Днепр могучий | страница 100



Пауль отвернулся. Как отвратительно истязать женщин! Выглядел он довольно жалко, хоть и чувствовал, сердце бурлило от протестов и бессилия что-либо сделать. Он вернулся в свою комнату, где они только что сидели с Фредом, налил полный стакан самогона и поднес к губам, но, вздрогнув и поморщившись, с силой хватил стакан об пол и выскочил на улицу.

Утроив охрану комендатуры, Фред забылся в тяжелом и беспокойном сне. Ему всю ночь было не по себе. Снилось гиблое болото без единой кочки. Всюду лишь небольшие верткие бомбы, зыбко качающиеся на гнилой воде. Он прыгает с одной на другую, пытаясь выбраться на твердую почву, а они шипят под скользкими ногами, готовые поминутно взорваться и лишить его последней опоры. А на маленьком, можно сказать, крошечном островке стоит грозный начальник и безжалостно все торопит и торопит Фреда. Сначала он никак не мог разобрать, кто этот начальник, и вдруг узнал: Черный генерал! Узнал и заледенел от ужаса…

Вилли Вольф тряс Дрюкера за плечо и с перепугу твердил одну и ту же фразу:

— Господин гауптман, господин гауптман, бежали заключенные.
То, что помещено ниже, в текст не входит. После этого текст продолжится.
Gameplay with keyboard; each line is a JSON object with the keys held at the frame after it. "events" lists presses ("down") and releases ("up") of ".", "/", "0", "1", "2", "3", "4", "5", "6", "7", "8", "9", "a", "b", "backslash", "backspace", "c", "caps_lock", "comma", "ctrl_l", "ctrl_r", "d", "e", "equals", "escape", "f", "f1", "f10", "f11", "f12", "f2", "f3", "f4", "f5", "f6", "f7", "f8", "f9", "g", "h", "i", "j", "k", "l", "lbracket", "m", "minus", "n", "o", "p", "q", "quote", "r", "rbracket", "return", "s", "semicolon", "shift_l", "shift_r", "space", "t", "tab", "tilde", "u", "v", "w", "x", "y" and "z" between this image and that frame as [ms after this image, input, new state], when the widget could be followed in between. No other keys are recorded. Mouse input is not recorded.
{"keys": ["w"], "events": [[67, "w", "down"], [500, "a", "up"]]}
Лучше б и не просыпаться, а блуждать бы и блуждать по тому болоту с бомбами: те хоть шипели, а не взрывались. А тут хуже взрыва. Фред не находил себе места. Как могло случиться такое? Пропали оба часовых, охранявшие заключенных; бежали все узники, казни которых назначены на сегодня; похищен Пауль Витмахт. Да еще ночная бомба, сколько раненых и убитых! Правда, партизаны день и ночь не давали покоя. Их засады и налеты случались не раз. Но такого тут еще не было. Вот уже месяц, как они с Паулем брошены на помощь карателям в села под Бердичев. Каждый день облавы и аресты, допросы и пытки, казни и казни без конца. Пауль размяк и скис. Немощь духа! Таких незачем посылать сюда. А у Фреда твердые руки и железное сердце. Оно не дрогнет. Он сумеет устрашить этих русских, чтобы они забыли о всякой борьбе. Он заставит их подчиняться безропотно. Так думал Фред, но он чувствовал, чем больше лилось крови этих людей, тем больше они упорствовали. Сегодня впервые он дрогнул и во сне, и наяву. Ведь хорошо, если только отправят на передовую, а то разжалуют — да и в штрафники, тогда конец всему: оттуда не возвращаются. Нет, он не допустит этого, не допустит!

3

Очнувшись, Ганна Азатова никак не могла понять, где она и что с нею. Черная ледяная тишина обступила со всех сторон. Мрак и боль. «Ослепла!» — ужаснулась она, и горькая память молнией озарила случившееся. Да-да, теперь помнится все. Два взрыва один за другим, и жуткая тишь. Потом погоня, и вот уже ее тащат к карателям. Что они сделали с ней! Отчего так нестерпима боль? А глаза — боже мой! — совсем не видят. Женщина содрогнулась и беззвучно зарыдала. Лицо ее стало мокрым, а режущая боль в глазах чуть ослабла. Ганна до жути стиснула зубы, зажмурила глаза и тут же открыла их. Ой нет, не ослепла! Она видит: где-то вверху блеснул тусклый луч дневного света, пробившийся в мрачный подвал. Видит! Однако радость ее быстро померкла: лязгнула на ржавых петлях дверь, и в подвал спустились немцы.